Joining Streams

It is possible to join two streams or topics using any criterion that can be expressed in terms of the messages themselves. The join is always done within a configured time window. A join part has the following fields:

Field Mandatory Description
left Yes An object with two fields. The first is one of fromCollection, fromStream or fromTopic, which are defined in streams. The second is the on field, which is a MongoDB query expression.
right Yes An object with two fields. The first is one of fromCollection, fromStream or fromTopic, which are defined in streams. The second is the on field, which is a MongoDB query expression.
name Yes The name of the output stream.

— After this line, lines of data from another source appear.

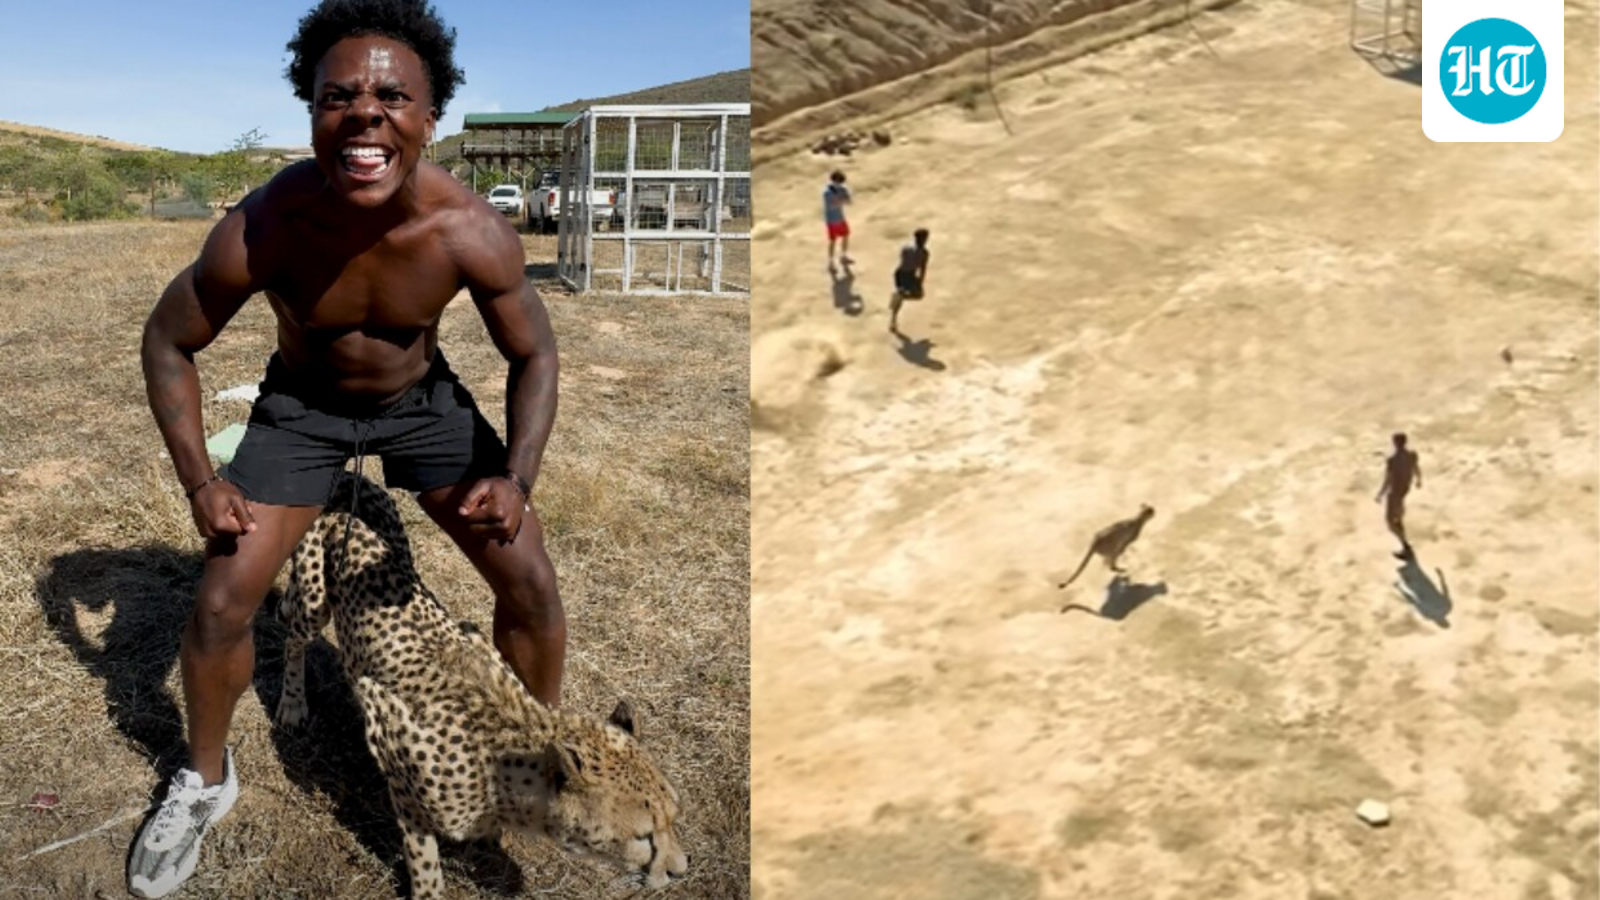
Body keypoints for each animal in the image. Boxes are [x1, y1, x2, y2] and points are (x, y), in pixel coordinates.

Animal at [273, 472, 688, 898]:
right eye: (643, 837)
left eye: (674, 816)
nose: (680, 871)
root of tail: (351, 476)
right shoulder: (392, 744)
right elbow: (422, 852)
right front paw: (428, 889)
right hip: (314, 599)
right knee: (293, 641)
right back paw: (293, 704)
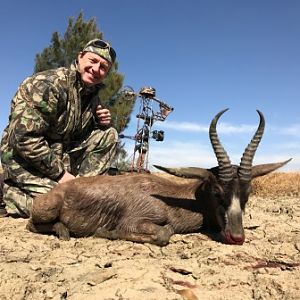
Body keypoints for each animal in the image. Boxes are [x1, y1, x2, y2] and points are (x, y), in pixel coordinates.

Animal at [27, 109, 290, 245]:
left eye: (247, 194)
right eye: (217, 192)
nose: (237, 237)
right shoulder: (135, 222)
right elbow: (165, 233)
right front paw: (105, 232)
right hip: (44, 212)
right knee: (32, 224)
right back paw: (63, 232)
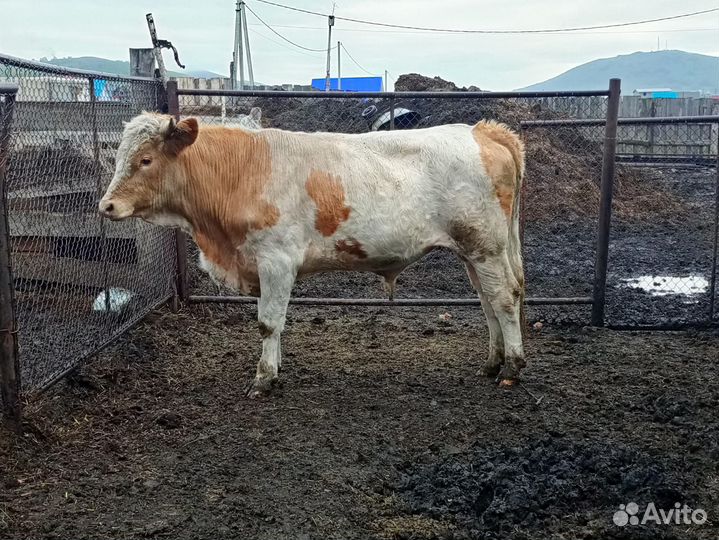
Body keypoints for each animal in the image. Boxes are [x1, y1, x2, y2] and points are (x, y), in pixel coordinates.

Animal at [99, 112, 526, 397]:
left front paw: (264, 378)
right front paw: (277, 365)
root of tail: (481, 130)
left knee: (504, 298)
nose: (106, 206)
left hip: (486, 246)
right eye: (118, 157)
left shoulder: (276, 260)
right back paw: (492, 362)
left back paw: (513, 366)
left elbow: (268, 322)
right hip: (473, 252)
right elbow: (276, 322)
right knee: (488, 302)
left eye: (146, 160)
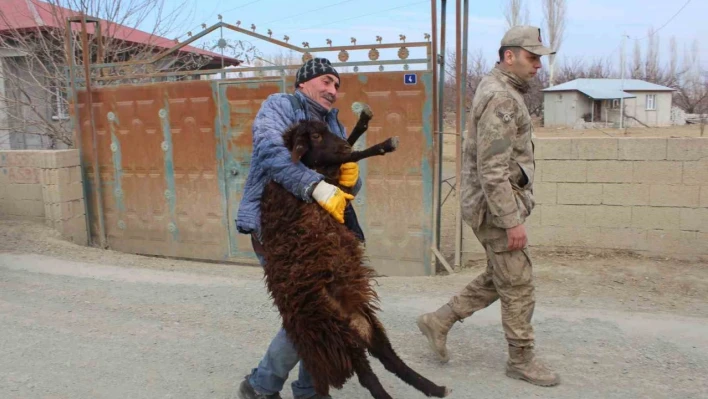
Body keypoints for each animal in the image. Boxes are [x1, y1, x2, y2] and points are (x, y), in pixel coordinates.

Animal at [258, 108, 450, 398]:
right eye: (314, 136)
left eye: (325, 129)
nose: (341, 144)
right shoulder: (323, 180)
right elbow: (347, 157)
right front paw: (382, 144)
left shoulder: (332, 178)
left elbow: (345, 155)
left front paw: (362, 124)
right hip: (340, 337)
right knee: (369, 377)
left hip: (366, 325)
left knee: (390, 360)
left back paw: (435, 388)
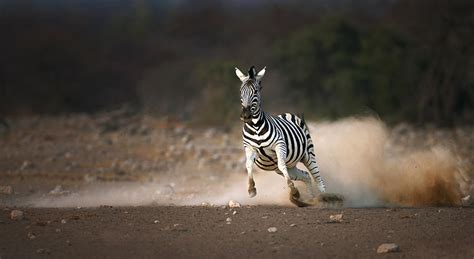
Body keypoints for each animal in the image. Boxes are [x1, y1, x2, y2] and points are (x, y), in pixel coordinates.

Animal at [234, 66, 326, 207]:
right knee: (305, 175)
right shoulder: (249, 148)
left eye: (256, 91)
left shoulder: (279, 145)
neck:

Other streams can connect to it with that name.
toCollection No The name of the MongoDB collection to which the messages are sent.
toString No A boolean field that, when the toTopic field is present, will cause the JSON messages to be written as strings.
toTopic No The name of the Kafka topic to which this stream will be connected as a producer.
type Yes The value is always join.
window No The time window in milliseconds. The default is an infinite window.

The produced messages will have the fields left and right, with the respective messages from the incoming streams.

Two MongoDB collections will be generated. The name is structured as <app>-<part>-join-<side>[-<env>]. The original messages are saved in the collections. The additional field _join_timestamp is added for the join window. Create indexes on _join_timestamp and based on the fields left.on and right.on respectively. If you use MongoDB Atlas, then you use the field _join_timestamp to do automatic archiving. The value of the field is epoch millis. You can also add a TTL index based on that field to get rid of old documents automatically.

The following example joins the command and event streams from the above-mentioned aggregate over a time window of 5 seconds, using the correlation ID. It writes the results to the topic string-test serialised as strings.

---
application: "my-app"
version: "1.0"
parts:
  - type: "join"
    name: "joined"
    toTopic: "string-test"
    toString: true
    window: 5000
    left:
      fromStream: "plusminus-counter-command"
      on: "$_corr"
    right:
      fromStream: "plusminus-counter-event"
      on: "$_corr"